Однако он лелеял в душе не только жестокие чувства, ее согревали, кроме набожности, еще и сентиментальные воспоминания, связанные с давними временами. Ему часто приходили на ум те года, когда он с такой славой совершал набеги на Хованского, и прежние друзья как живые являлись ему. Кокосинский, огромный Кульвец-Гиппоцентаврус, рябой Раницкий, в жилах которого текла сенаторская кровь, Углик, умеющий играть на чекане, Рекуц, которого не осквернила никогда человеческая кровь, и Зенд, который так умело подражал голосам птиц и всякого зверя.

«И все они, кроме, может быть, только Рекуца, трещат сейчас в адском огне. А вот сейчас бы они порадовались, они бы кровью умылись, не принимая греха на душу, и с пользою для Речи Посполитой!..»

И тут пан Анджей вздыхал при мысли о том, как губительна в ранней молодости распущенность, если она еще на заре жизни перерезает дорогу благородным подвигам на веки веков.

Но больше всего он вздыхал по своей Оленьке, и чем дальше он заходил в глубь Пруссии, тем жарче горели раны его сердца, как будто те пожары, которые он раздувал, распаляли и его старую любовь. Каждый день он мысленно говорил девушке:

«Голубка моя милая, может быть, ты там забыла уже обо Мне, а если вспоминаешь, то в сердце твоем одно презрение. А я, вдали или вблизи от тебя, ночью и днем, в трудах для своей родины, все думаю о тебе и лечу к тебе душой через леса и воды, как измученная птица, чтобы пасть у твоих ног. Речи Посполитой и тебе, единственной, я отдал бы всю мою кровь. Но горе мне, если ты навеки отлучишь меня от своего сердца!»

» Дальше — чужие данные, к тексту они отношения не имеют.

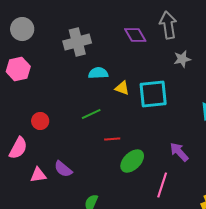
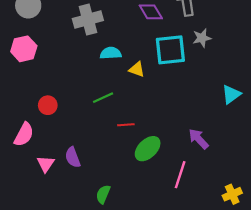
cyan square: (153, 94) -> (170, 50), moved
purple semicircle: (63, 169) -> (73, 157), turned 30
pink triangle: (38, 175) -> (46, 164), turned -48

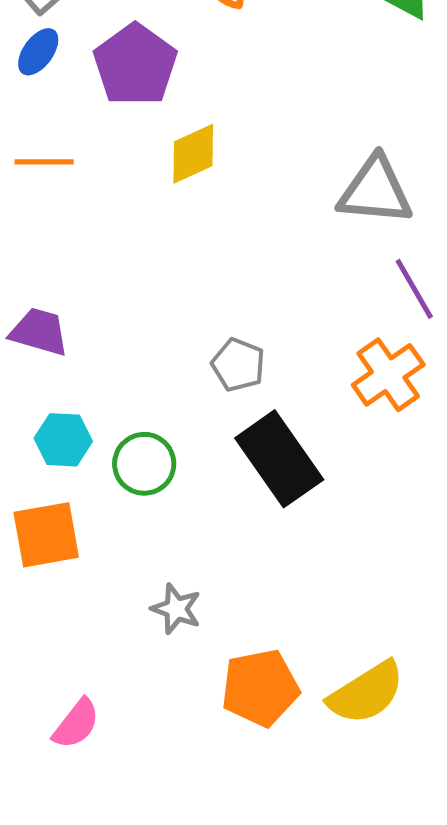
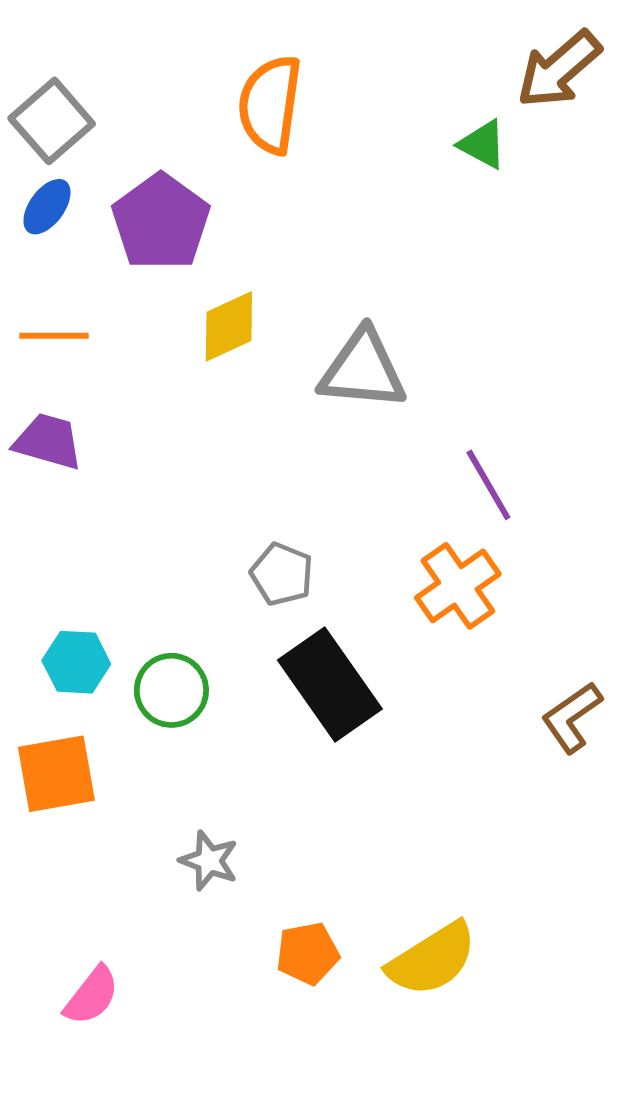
gray triangle: (375, 191) -> (363, 370), moved
purple trapezoid: (39, 332) -> (48, 441), moved
orange pentagon: (260, 688) -> (308, 953), size x0.7

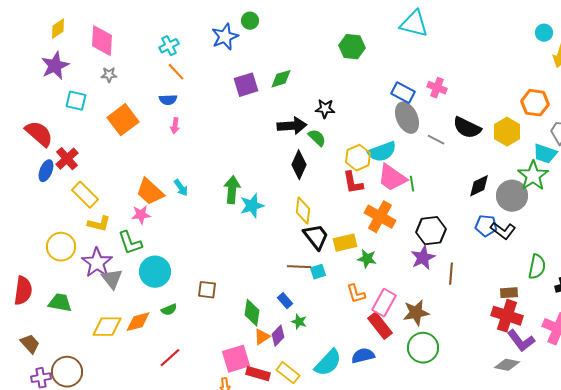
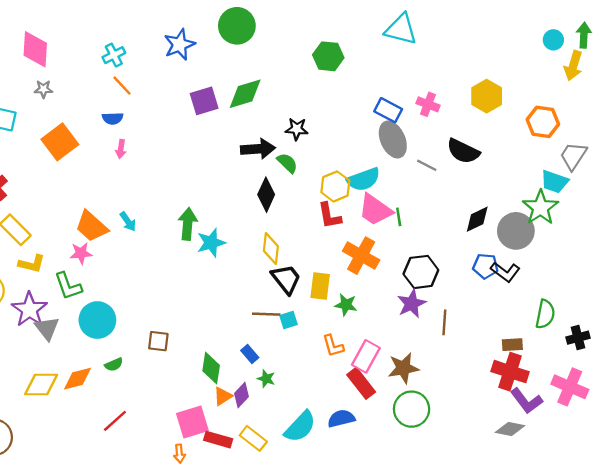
green circle: (250, 21) -> (237, 26), moved, size x1.8
green diamond: (281, 79) -> (245, 94), size x1.4
yellow hexagon: (507, 132) -> (487, 96), moved
yellow rectangle: (345, 243) -> (320, 286), turned -70

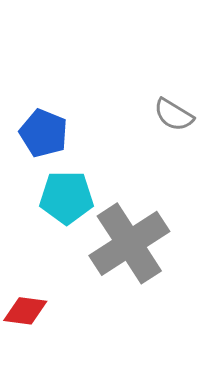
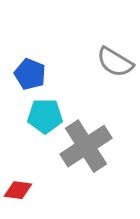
gray semicircle: (174, 115) -> (115, 62), size x1.4

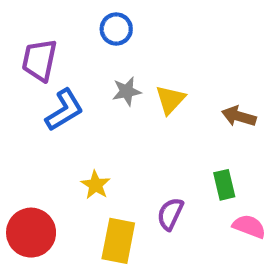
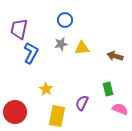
blue circle: (116, 29) -> (65, 20), moved
yellow triangle: (170, 100) -> (82, 48), turned 42
blue L-shape: (64, 110) -> (31, 53), turned -30

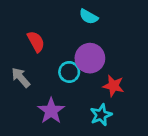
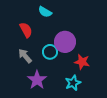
cyan semicircle: (89, 17) -> (45, 12), moved
gray arrow: (21, 78) -> (25, 56), moved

С такими думами он шел все дальше на север по границе, жег и резал и никого не оставлял в живых. Его душила ужасная тоска. Он бы хотел завтра же оказаться в Таурогах, а дорога еще вела туда далекая и трудная, поскольку только что начала подниматься вся прусская провинция.

Все, кто был в силах, брались за оружие, чтобы отразить страшное нашествие; подкрепления прибывали из самых далеких городов, в полки брали даже городских подростков, и вскоре всюду уже против одного татарина Пруссия могла выставить двадцать вооруженных воинов.

Кмициц бросался на эти отряды как молния — громил, рассеивал, вешал, вывертывался, скрывался и снова выплывал на волне пожаров, но, однако, он не мог идти уже так быстро, как раньше, вперед. Иногда требовалось, по татарскому обычаю, затаиваться целыми неделями в лесах или в камышах над берегами озер. Население вставало, как на волков, а он и кусался, как волк, который одним ударом клыков приносит смерть, и не только защищался, но и не переставал вести наступательную войну.